‘Khao muu daeng’.
If you compare a duck’s egg with a hen’s egg, which one comes out on top? The right answer is that each one has its strong points. Most people prefer hen eggs, however, and it is easy to find them for sale in any fresh market or supermarket where they are bought in much greater amounts than duck eggs. Cooked-to-order food shops don’t keep duck eggs at the ready for customers, who are very unlikely to ask for them.
But even though duck eggs rank low in popularity, they have a historically more important role in Thai cooking than hen eggs. Half a century ago, they were much more popular in Thailand than hen eggs, and much easier to get hold of. But for now I’d like to forget about comparative popularity and take a look at why it is that duck eggs are so integral to Thai cuisine.
One food that’s familiar to all Thais is the yellow ba-mee noodle. Every kuai tiao shop has them. In the past these noodles were known as ba-mee khai, or “egg ba-mee”. When cooks made them by kneading wheat flour with egg, they always used duck eggs because of their sticky consistency and rich, dark yellow colour.
After the flour and eggs were hand-mixed, they were kneaded until the dough was thick and firm, using a big, long bamboo tube. One end was firmly attached to a wooden post and the other was for the noodle-maker to stand on in order to knead the dough by foot. This technique of kneading vigorously by foot made the noodles firm and chewy. Then the dough was cut into strips to make the ba-mee noodles. Today all of the mixing and kneading are done mechanically, but the recipe’s requirement for duck eggs remains the same.
The viscosity of the duck egg, together with the deep yellow, almost orange colour of its yolk, make it ideal to use in many Thai dishes. One example is khai khem, or salted egg. If the yolk of a salted egg is too pale, it doesn’t look appetizing. The deep yellow colour of the salted yolk in the flaky, filled Chinese sweet called khanom pia is one of the things that attracts buyers. Khao muu daeng, or Chinese red pork in sauce over rice served with boiled egg, is enhanced if made with duck eggs, too.
Khanom khrueang thong (“golden sweets”) like thong yip, thong yawt and foy thong are made with duck eggs because of their consistency and colour. With khai phalo (eggs cooked in an aromatic brown sauce), it isn’t the colour of the eggs that makes people buy it, because that can’t be seen. It is their size.

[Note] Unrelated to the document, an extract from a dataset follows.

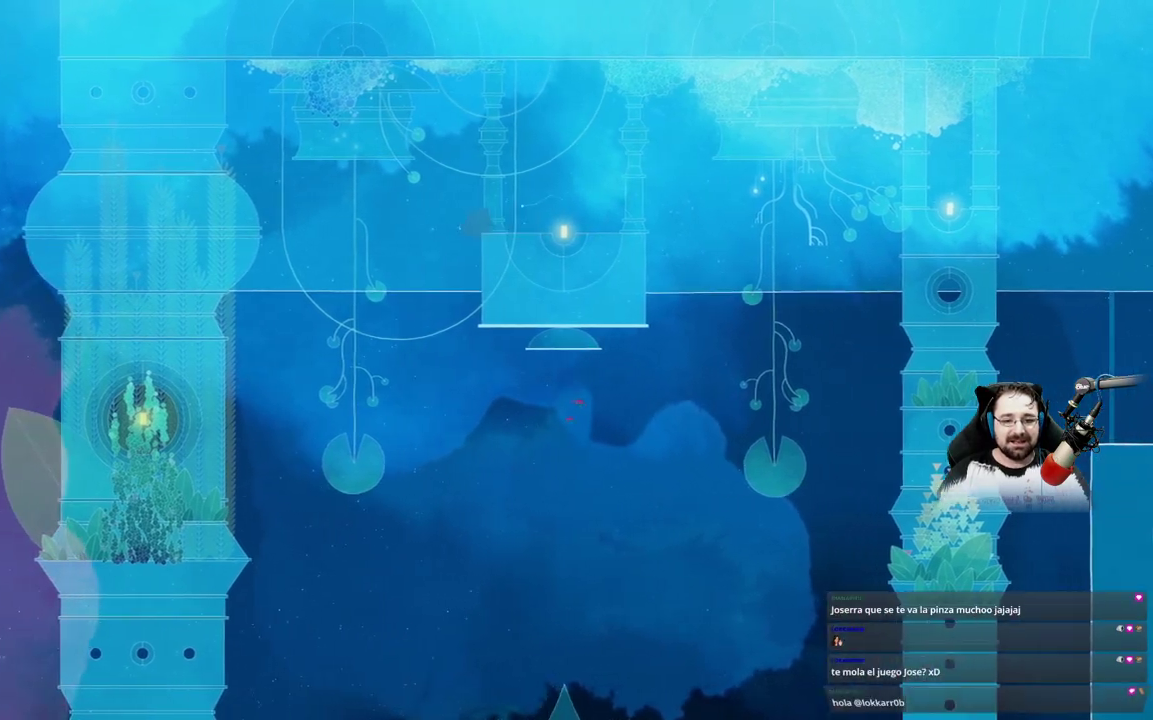
{"buttons": [], "left_stick": "down-right", "right_stick": "center", "events": [[100, "L2", "up"], [333, "left_stick", "down"], [367, "L2", "down"], [433, "left_stick", "down-right"], [500, "L2", "up"]]}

But it is the colour that makes duck eggs a necessity in many of the recipes that use them — and the more intense the yellow, the better. A dark yellow-orange isn’t enough for demanding buyers. A shade bordering on red increases the value of duck eggs and makes them sell better than lighter-coloured ones.
Many duck farmers used to raise their birds by allowing them to roam freely in rice farmers’ fields, a system called pet lai thung in Thai. This worked out well for both farmers. In those days the paddies were plagued by a pest known as the cherry snail. These voracious animals destroyed a significant number of rice plants.
The most effective exterminators of cherry snails were big flocks of ducks. Rice farmers welcomed the itinerant ducks, which immediately set to work devouring the snails until the last one was gone.
Eggs from ducks raised in this way had good, thick, sticky whites and yolks of a deep orange, almost red colour. They were ideal for making khanom pia, khao muu daeng and salted egg, and were especially sought after during the season when khanom ba-jaang was being made. Red duck egg yolks are an essential ingredient in these boiled, bamboo leaf-wrapped, savoury festival treats. The market on Itsaraphap Road off Yaowarat have these red yolks for sale, especially for ba-jaang cooks.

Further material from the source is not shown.